The exercise is validated is all questions of the exercise are validated
The question 1 is validated if the number of unique values per feature outputted are:
age             6
menopause       3
tumor-size     11
inv-nodes       6
node-caps       2
deg-malig       3
breast          2
breast-quad     5
irradiat        2
dtype: int64
The question 2 is validated if the transformed test set by the OneHotEncoder fitted on the train set is as below.
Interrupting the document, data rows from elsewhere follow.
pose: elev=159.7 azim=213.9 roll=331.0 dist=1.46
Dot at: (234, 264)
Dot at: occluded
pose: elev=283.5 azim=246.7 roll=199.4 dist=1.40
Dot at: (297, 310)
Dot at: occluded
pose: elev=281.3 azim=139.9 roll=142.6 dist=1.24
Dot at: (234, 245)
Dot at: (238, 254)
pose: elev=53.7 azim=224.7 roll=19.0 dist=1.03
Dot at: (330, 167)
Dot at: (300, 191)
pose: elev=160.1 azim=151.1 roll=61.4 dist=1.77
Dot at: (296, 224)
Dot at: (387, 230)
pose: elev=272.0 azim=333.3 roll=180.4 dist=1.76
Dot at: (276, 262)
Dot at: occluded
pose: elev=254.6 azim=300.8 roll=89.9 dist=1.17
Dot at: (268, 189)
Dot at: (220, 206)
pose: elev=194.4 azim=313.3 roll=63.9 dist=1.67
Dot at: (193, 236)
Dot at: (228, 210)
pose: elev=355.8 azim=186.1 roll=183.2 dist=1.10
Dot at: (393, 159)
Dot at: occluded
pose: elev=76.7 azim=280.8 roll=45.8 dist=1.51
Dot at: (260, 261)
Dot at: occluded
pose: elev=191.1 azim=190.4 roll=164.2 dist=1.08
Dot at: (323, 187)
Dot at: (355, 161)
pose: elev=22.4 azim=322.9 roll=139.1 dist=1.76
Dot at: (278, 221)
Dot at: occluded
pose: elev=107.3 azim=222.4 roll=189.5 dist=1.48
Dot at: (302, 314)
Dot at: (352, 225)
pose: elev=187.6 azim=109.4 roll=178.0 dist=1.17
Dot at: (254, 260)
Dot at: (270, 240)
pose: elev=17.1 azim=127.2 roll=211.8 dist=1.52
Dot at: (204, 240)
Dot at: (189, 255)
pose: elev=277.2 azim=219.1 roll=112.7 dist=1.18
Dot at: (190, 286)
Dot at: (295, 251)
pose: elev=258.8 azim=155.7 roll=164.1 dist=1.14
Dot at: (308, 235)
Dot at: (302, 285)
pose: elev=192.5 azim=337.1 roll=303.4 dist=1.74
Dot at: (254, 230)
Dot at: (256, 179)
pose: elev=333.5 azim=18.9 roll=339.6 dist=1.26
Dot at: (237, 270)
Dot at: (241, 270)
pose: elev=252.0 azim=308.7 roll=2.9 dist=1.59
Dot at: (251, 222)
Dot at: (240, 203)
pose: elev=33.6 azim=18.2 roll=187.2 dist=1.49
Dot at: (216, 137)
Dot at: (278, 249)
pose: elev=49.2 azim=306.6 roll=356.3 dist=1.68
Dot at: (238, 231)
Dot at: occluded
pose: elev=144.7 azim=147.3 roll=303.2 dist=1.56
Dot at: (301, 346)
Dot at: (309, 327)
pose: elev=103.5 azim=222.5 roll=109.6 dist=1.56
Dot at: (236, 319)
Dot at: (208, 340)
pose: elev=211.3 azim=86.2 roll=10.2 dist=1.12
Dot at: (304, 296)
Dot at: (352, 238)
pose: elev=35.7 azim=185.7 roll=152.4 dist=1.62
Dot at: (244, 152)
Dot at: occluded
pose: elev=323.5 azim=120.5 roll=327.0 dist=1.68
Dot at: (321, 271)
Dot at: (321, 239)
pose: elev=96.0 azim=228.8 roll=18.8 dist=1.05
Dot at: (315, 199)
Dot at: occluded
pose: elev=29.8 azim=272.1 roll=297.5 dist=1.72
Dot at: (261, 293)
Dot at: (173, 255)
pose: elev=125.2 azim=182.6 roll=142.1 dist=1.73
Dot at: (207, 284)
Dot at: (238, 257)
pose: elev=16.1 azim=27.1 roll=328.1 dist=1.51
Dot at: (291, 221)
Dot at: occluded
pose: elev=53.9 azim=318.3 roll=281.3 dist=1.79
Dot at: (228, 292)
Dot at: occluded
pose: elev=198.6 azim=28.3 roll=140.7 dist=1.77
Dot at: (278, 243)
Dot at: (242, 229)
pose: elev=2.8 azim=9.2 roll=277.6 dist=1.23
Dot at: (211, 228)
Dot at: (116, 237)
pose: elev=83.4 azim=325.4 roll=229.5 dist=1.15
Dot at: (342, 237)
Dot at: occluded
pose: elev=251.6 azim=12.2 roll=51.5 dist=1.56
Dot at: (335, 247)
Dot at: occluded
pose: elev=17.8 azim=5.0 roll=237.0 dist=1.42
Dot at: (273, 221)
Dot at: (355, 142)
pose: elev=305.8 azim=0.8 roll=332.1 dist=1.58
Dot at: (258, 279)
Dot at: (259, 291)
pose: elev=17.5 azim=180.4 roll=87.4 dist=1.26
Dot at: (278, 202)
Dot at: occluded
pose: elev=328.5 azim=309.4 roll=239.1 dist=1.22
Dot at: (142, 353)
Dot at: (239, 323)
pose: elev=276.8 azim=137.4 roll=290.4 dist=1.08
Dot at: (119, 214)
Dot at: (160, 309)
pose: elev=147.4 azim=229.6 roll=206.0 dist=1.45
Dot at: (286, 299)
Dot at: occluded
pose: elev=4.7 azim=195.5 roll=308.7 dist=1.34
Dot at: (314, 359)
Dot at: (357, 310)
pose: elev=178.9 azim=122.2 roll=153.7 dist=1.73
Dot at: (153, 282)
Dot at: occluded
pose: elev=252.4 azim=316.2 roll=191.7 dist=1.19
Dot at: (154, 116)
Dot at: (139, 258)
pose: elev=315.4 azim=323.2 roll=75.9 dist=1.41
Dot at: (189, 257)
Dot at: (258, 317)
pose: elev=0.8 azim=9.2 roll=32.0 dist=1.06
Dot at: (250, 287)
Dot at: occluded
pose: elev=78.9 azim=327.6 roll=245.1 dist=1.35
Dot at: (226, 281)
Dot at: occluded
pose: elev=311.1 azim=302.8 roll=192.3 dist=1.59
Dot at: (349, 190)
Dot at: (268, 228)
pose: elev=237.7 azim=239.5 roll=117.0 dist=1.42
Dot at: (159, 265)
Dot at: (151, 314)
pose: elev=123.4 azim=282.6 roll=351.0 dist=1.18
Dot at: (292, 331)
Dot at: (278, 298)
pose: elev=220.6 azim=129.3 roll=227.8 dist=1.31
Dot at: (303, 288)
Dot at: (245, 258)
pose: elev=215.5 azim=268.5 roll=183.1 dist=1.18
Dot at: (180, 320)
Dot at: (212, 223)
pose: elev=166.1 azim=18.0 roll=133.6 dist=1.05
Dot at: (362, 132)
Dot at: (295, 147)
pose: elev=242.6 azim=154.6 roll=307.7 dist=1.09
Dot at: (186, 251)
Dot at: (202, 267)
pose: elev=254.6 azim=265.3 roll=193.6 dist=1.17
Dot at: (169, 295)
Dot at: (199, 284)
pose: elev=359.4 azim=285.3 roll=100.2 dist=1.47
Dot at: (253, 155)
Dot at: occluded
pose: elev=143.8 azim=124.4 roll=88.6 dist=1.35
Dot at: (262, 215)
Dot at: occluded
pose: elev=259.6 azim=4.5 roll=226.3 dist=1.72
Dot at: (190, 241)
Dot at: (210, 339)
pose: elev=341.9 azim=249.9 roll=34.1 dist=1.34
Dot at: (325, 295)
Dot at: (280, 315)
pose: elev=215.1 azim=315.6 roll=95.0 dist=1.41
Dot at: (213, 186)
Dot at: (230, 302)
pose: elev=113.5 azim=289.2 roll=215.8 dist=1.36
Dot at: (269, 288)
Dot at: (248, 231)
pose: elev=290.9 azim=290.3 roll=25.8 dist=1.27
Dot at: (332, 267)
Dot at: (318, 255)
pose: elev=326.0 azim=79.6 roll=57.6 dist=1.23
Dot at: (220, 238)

Make sure the transformer takes as input a dataframe with the columns in the order defined ['node-caps' , 'breast', 'breast-quad', 'irradiat'] :
#First 10 rows:

array([[1., 0., 1., 0., 0., 1., 0., 0., 0., 1., 0.],
       [1., 0., 1., 0., 0., 1., 0., 0., 0., 1., 0.],
       [1., 0., 1., 0., 0., 0., 0., 1., 0., 1., 0.],
       [1., 0., 0., 1., 0., 1., 0., 0., 0., 1., 0.],
       [1., 0., 0., 1., 0., 0., 0., 1., 0., 1., 0.],
       [1., 0., 0., 1., 0., 0., 1., 0., 0., 1., 0.],
       [1., 0., 0., 1., 0., 0., 1., 0., 0., 1., 0.],
       [1., 0., 0., 1., 0., 1., 0., 0., 0., 1., 0.],
       [1., 0., 0., 1., 0., 0., 1., 0., 0., 1., 0.],
       [0., 1., 1., 0., 0., 0., 1., 0., 0., 0., 1.]])

The question 3 is validated if the transformed test set by the OrdinalEncoder fitted on the train set is as below with the columns ordered as ["menopause", "age", "tumor-size","inv-nodes", "deg-malig"]:
#First 10 rows:

array([[1., 2., 5., 0., 1.],
   [1., 3., 4., 0., 1.],
   [1., 2., 4., 0., 1.],
   [1., 3., 2., 0., 1.],
   [1., 4., 3., 0., 1.],
   [1., 4., 5., 0., 0.],
   [2., 5., 4., 0., 1.],
   [2., 5., 8., 0., 1.],
   [0., 2., 3., 0., 2.],
   [1., 3., 6., 4., 2.]])

The question 4 is validated if the column transformer transformed that is fitted on the X_train, transformed the X_test as:
# First 2 rows:

array([[1., 0., 1., 0., 0., 1., 0., 0., 0., 1., 0., 1., 2., 5., 0., 1.],
       [1., 0., 1., 0., 0., 1., 0., 0., 0., 1., 0., 1., 3., 4., 0., 1.]])


Exercise 6: Pipeline

The question 1 is validated if the prediction on the test set are:
array([0, 0, 2, 1, 2, 0, 2, 1, 1, 1, 0, 1, 2, 0, 1, 1, 0, 0, 2, 2, 0, 0,
       0, 2, 2, 2, 0, 1, 0, 0, 1, 0, 1, 1, 2, 2, 1, 2, 1, 1, 1, 2, 1, 2,
       0, 1, 1, 1, 1, 1])

and the score on the test set is 98%.

Note: Keep in mind that having a 98% accuracy is not common when working with real life data. Every time you have a score > 97% check that there's no leakage in the data. On financial data set, the ratio signal to noise is low. Trying to forecast stock prices is a difficult problem. Having an accuracy higher than 70% should be interpreted as a warning to check data leakage!